Ömer Işık, katledilen gazete dağıtımcısı kuzeni Adnan Işık’ı bu sözlerle anıyor.
Özgür Gündem Gazetesi çalışanı Orhan Karaağar'ın katledilmesinden sonra çalıştığı işleri bırakarak gazete dağıtan Adnan Işık'ın öldürülmesinin üzerinden 29 yıl geçti.
Özgür Gündem ve Özgür Halk dağıtımcısı Adnan Işık'ın katledilmesinin üzerinden 29 yıl geçti. Özgür Gündem gazetesi çalışanı Orhan Karaağar'ın katledilmesinden bir süre sonra çalıştığı işleri bırakarak Özgür Gündem'de çalışmaya başlayan Işık, bir akşam eve döndüğü sırada silahlı saldırı sonucu katledildi.
Ölüm tehditleri…
Ma’nın haberine göre, Wan'ın Serav/Mehmudî (Saray) ilçesine bağlı Tûm köyünden ailesi ile birlikte kent merkezine taşınan Işık, farklı kentlere giderek inşaatlarda çalıştı. Yıllarca batı kentlerinde çalışan Işık, evlendikten sonra Mimar ve Mühendis Lokali'nde garson olarak çalışmasını sürdürdü.

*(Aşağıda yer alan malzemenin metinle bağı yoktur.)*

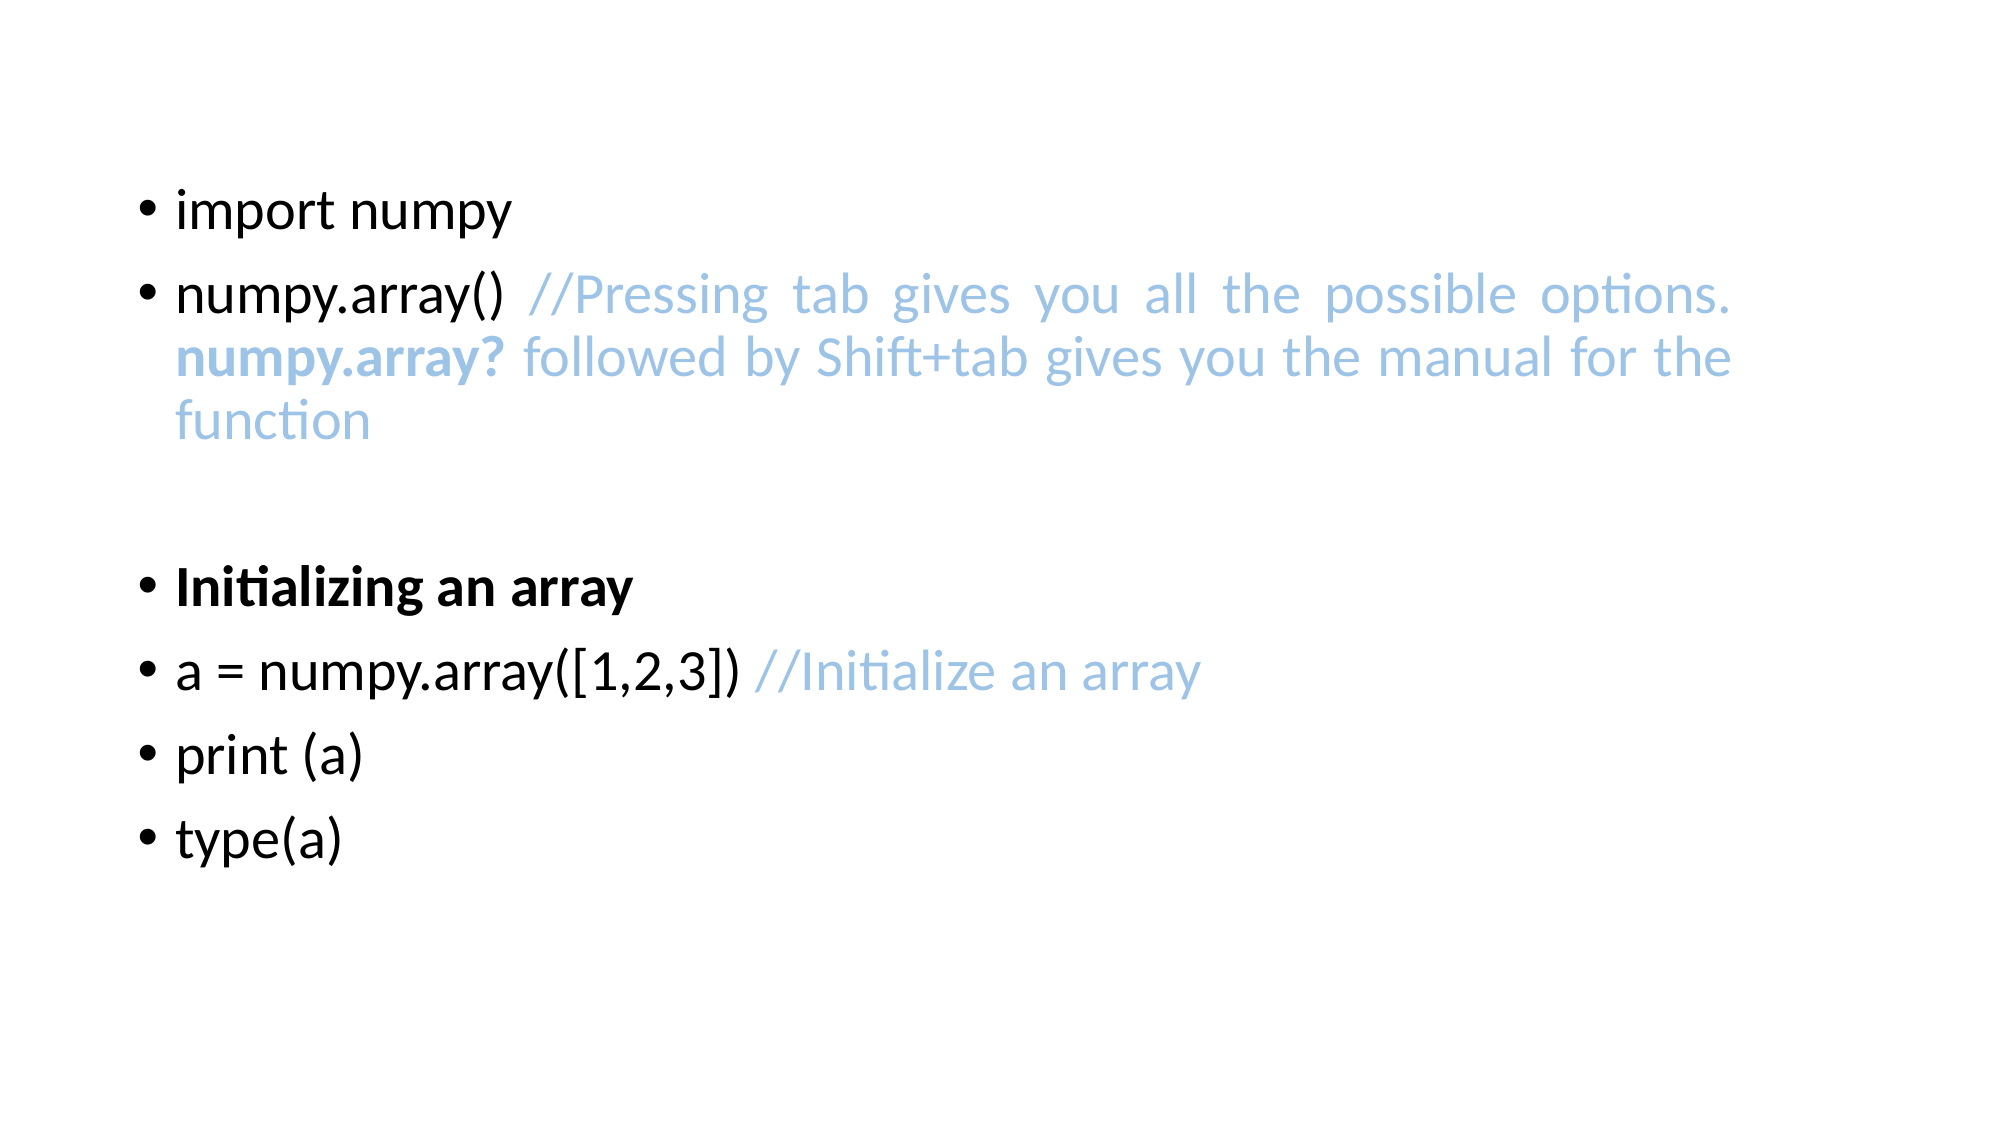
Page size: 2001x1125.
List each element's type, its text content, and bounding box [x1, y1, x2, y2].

list import numpy numpy.array() //Pressing tab gives you all the possible options. numpy.array? followed by Shift+tab gives you the manual for the function Initializing an array a = numpy.array([1,2,3]) //Initialize an array print (a) type(a) [122, 171, 1749, 903]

Özgür Gündem Gazetesi Dağıtımcısı Orhan Karaağar'ın 19 Ocak 1993 yılında 6 kişi tarafından katledilmesiyle Işık, dağıtımcılık yapmaya karar verdi ve Özgür Gündem Wan bürosuna giderek isteğini gazete yetkililerine iletti. Talebi kabul gören Işık, bir süre sonra kentin sokaklarında gazete dağıttı. Çalışırken birçok kez gazete dağıtımı yapmaması için tehdit edilen Işık, gazete dağıtımını sürdürdü ve birçok kez polislerce gözaltına alındı.
Bir süre sonra Işık, kendisini sürekli takip eden Beyaz Torosların plakalarını kaydederek gazete bürosundaki arkadaşlarıyla paylaştı. Büro çalışanları, bu plakaları birçok karanlık olayla anılan dönemin Van Valisi Mahmut Yılbaş'a vererek durumu anlattı.
Yılbaş, "ilgileneceğim" dese de bu konuda hiçbir işlem yapmadı. Tehditlerin en üst boyuta çıktığı dönemde 26 Kasım günü gazete bürosundan çıkarak evine gitmek için belediye otobüsüne binen Işık, evinin bulunduğu Erek Mahallesi'ndeki meydana indiği sırada silahlı saldırıya uğradı. Işık’a saldıran kişi ise 50 metre ötede bekleyen beyaz bir torosa binerek olay yerinden kaçtı.
Failler bulunmadı, dosya kapatıldı
Akşam saat 17.00 sularında uğradığı saldırıda yaralanan Işık, Wan Devlet Hastanesi'ne kaldırıldı. Devlet Hastanesi Başhekimi, imkanları olmadığı için Işık'ın Ankara'ya götürülmesi gerektiğini belirtti. Hava muhalefeti nedeniyle Ankara’ya götürülemeyen Işık, 27 Kasım 1993'de saat 11.00 sıralarında yaşamını yitirdi. Cenazesi hastaneden alınan Işık, toprağa verildi.
Işık'ın ardından aile birçok kez faillerin bulunması için dava açsa da, Işık'ın failleri bir türlü bulunmadı ve dosya kapatıldı.